Yield: Around 20 kibbeh, depending on size
Brown the meat and onions in a small sauce pan, add the spices and water, and simmer for 20 minutes. Drain the meat and allow to cool while preparing the dough. Taste and adjust the seasonings.
Mix dough ingredients, adding water (first the rinse water and augmenting with more if needed) as needed for a firm, not dry, consistency. Put dough in kibbeh machine, cut 4" lengths, close at 1 end, use a bit of water to seal. Fill with meat, and close the other end with a damp finger. The kibbeh can be fried immediately or frozen for later frying. If you freeze them, do so in a single layer, covered tightly, on a cookie sheet. To fry the kibbeh, heat oil in a deep pot, and fry a few at a time until brown and crisp.
Machine and parts: The kibbeh attachments are available at Mansura, in Brooklyn, New York, between 2nd and 3rd on King's Highway.
If you do not have a kibbeh attachment or machine, you can try your luck at the traditional method. The object is to prepare a shell as narrow and as even as possible, about the length of your forefinger.
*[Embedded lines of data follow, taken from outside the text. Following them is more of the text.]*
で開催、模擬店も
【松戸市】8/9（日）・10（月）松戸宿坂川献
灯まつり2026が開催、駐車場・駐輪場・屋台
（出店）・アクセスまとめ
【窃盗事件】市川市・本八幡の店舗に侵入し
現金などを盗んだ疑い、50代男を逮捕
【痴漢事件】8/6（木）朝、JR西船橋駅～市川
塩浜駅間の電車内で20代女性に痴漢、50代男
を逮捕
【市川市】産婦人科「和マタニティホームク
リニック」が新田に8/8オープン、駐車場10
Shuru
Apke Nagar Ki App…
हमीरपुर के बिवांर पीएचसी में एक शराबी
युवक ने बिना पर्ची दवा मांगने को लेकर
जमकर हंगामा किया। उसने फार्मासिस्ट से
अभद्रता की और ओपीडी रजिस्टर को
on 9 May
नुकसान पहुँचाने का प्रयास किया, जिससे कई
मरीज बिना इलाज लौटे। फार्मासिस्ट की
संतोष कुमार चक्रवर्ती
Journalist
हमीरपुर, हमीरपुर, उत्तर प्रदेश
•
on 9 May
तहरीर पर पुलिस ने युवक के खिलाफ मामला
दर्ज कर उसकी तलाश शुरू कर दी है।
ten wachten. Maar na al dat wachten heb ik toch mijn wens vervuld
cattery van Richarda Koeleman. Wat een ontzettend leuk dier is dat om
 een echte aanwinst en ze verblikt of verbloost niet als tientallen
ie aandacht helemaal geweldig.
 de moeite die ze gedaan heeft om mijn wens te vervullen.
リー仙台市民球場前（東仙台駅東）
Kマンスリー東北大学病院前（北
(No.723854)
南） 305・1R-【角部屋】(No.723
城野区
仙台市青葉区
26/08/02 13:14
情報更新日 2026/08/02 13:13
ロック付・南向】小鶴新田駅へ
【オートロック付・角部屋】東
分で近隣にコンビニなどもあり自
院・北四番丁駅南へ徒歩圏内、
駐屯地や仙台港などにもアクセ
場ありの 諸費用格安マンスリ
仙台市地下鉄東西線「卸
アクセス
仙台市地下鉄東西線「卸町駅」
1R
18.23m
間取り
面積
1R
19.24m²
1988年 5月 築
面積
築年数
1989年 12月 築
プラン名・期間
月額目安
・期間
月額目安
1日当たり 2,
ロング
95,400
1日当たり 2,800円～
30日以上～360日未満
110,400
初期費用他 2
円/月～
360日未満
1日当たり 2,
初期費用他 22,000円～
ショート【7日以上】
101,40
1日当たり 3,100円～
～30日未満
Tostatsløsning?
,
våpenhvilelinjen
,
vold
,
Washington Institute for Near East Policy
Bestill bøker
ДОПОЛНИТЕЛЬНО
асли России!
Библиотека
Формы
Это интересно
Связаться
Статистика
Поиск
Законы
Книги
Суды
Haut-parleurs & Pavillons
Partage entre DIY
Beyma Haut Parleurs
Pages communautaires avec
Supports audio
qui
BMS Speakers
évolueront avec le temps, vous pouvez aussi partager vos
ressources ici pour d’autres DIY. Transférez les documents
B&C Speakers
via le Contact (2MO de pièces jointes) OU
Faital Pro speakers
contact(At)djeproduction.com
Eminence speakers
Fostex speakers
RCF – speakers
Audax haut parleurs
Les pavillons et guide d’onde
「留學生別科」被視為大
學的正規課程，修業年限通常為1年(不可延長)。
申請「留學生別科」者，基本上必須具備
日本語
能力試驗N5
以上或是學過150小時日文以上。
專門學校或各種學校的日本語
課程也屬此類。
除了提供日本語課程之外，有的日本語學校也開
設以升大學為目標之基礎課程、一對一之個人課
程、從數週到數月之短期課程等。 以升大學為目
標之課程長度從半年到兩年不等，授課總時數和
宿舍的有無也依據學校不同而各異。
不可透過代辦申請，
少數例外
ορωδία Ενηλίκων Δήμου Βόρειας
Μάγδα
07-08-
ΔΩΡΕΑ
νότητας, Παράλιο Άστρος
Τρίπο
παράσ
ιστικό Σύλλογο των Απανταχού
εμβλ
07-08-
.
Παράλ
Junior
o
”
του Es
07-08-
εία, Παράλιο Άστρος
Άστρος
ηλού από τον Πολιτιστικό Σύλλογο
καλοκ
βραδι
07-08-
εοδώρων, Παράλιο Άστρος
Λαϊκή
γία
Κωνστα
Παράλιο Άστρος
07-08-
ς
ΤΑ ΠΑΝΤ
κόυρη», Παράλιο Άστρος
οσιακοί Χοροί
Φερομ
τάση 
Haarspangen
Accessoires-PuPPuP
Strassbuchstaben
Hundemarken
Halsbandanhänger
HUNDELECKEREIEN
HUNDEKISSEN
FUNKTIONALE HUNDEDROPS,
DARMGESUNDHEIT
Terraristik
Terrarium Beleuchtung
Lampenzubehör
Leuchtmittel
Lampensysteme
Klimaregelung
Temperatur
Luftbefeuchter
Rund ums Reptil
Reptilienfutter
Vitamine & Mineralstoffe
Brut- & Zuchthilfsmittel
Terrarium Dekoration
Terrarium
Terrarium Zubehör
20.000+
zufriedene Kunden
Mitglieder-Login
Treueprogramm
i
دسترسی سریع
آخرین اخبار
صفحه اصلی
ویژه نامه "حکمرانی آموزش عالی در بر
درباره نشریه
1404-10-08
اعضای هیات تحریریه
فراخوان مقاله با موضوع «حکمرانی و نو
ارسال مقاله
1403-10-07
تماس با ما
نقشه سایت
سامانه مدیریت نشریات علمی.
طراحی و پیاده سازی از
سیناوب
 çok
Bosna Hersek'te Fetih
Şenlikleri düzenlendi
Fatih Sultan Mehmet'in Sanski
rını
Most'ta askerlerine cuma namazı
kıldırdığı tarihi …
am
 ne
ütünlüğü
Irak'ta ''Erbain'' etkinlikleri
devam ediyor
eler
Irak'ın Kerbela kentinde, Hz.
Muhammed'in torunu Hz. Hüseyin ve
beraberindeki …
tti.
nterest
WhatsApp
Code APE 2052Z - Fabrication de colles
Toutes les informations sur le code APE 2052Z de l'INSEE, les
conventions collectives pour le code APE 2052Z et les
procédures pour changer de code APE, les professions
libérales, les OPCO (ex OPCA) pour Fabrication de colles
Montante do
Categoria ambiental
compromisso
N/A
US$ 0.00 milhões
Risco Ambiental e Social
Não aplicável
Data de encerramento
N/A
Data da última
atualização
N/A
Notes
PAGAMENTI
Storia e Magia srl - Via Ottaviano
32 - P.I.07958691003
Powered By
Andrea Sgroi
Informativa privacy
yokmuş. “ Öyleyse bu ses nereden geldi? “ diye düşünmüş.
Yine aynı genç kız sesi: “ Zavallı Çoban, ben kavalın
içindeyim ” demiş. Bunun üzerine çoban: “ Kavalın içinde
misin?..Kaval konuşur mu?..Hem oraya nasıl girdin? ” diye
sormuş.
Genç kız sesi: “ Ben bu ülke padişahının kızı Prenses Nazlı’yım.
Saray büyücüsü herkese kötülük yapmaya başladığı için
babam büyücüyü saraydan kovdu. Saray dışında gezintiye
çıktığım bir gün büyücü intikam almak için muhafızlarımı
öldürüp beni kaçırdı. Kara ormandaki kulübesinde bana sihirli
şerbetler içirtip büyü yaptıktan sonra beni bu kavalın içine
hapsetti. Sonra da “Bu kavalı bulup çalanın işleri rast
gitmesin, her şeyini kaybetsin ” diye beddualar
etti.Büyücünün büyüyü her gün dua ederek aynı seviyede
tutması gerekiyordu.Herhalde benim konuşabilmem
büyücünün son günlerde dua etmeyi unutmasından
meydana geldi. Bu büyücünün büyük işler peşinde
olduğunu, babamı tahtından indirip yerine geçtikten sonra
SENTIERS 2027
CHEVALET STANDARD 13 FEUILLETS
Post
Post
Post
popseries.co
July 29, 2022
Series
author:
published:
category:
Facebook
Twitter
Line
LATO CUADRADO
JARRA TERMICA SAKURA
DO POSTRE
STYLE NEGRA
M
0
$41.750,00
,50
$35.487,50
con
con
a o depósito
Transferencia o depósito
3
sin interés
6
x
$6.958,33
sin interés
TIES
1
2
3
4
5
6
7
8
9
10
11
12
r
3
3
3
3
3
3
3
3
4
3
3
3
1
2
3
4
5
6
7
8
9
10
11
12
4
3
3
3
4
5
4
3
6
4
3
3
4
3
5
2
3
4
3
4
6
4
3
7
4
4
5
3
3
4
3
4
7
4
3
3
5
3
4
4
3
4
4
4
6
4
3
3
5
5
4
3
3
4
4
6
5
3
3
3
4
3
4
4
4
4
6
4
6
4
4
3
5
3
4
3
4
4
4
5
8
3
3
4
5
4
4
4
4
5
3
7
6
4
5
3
Take an egg-sized piece of the kibbeh dough in the palm of your left hand. Using your right forefinger, make a hole in the dough, and slowly mold the dough around the right forefinger with the left hand to make a torpedo-shaped hollow shell, closed at one end (where the right forefinger tip is). Use a moistened finger to smooth any cracks. Fill with the assistance of a small, narrow spoon, and close the end of the kibbeh with a moistened finger, smoothing the entire length. Freeze for later or fry as above.
Serve kibbeh arranged in neatly layered rows on a large tray, accompanied by humous, tehina, and Israeli tomato/cucumber salad.